Memory management : Java containers on K8s

This page documents a few aspects of memory management on Java containers on K8s clusters.

For java containers, memory management on K8s have various factors:

  • Xmx and Xms limits managed by java
  • Request/limit values for the container
  • HPA policies used for scaling the number of pods

Misconfigurations / misunderstanding of any of these parameters leads to OOMs of java containers on K8s clusters.

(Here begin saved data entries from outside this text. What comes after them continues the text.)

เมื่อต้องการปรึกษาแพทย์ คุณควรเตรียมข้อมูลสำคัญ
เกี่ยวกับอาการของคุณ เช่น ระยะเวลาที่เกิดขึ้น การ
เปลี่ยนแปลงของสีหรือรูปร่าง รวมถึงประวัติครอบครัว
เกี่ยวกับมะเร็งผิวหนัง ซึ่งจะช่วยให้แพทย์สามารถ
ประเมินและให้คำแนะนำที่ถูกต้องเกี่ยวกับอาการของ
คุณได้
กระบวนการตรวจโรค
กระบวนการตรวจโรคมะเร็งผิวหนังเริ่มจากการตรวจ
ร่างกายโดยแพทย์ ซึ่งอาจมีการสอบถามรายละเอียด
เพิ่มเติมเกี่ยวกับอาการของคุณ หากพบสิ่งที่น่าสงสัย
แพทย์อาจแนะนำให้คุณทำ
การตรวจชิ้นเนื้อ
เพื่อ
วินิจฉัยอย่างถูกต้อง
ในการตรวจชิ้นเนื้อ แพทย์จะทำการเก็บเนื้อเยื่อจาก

Memory management on java containers:

  • -XX:+UseContainerSupport is enabled by default form java 10+
  • -XX:MaxRAMPercentage is the jvm parameter that specifies the percentage value of limits memory defined on the container, that can be used by heapspace. Default value is 25%.
  • Example: if -XX:MaxRAMPercentage=75, and container memory limit is 3GB, then:
  • -Xmx=75% of 3GB = 2.25GB
  • Important point to note: MaxRAMPercentage is calculated on limits and not requests

K8s : requests/limits:

  • as shown above, the memory assignment for the container is based on the values set for limits configuration
  • However, for hpa to kick-in, requests is used for Kubernetes.
  • Example:
    • If you configure HPA for memory utilization at 70%, it calculates usage as:
    • Memory Usage % = (Current Usage / Requests) * 100
    • (1.8GB / 2GB) * 100 = 90% – results in hpa kicking-in
    • scaling would happen usage wrt request configuration
  • If requests.memory is set low (2GB) and limits.memory is high (3GB), HPA may scale aggressively because it calculates usage based on requests, not limits.
  • The only advantage of setting limit > request – is : if non-heap space growth increases, it will not crash the vm. That’s one of a case with less probability compare to heap space crash.

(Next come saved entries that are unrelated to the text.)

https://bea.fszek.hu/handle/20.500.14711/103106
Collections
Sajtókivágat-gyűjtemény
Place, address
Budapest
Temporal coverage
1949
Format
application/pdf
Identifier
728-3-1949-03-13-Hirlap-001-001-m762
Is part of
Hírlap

Ideally, to make things simpler, based on the historic usage of the application – set “request=limits” for memory usage on java container. This will simplify the Xmx, request, limits and hpa math.

For scaling apps, there is alway HPA which can increase instances based on usage.


Conclusion

  • for java containers on K8s, know the memory needs of your app and set “request=limits”
  • use hpa for scaling and not depend on “limits>request” for memory
  • containers: run them small and run them many (via scaling based on rules)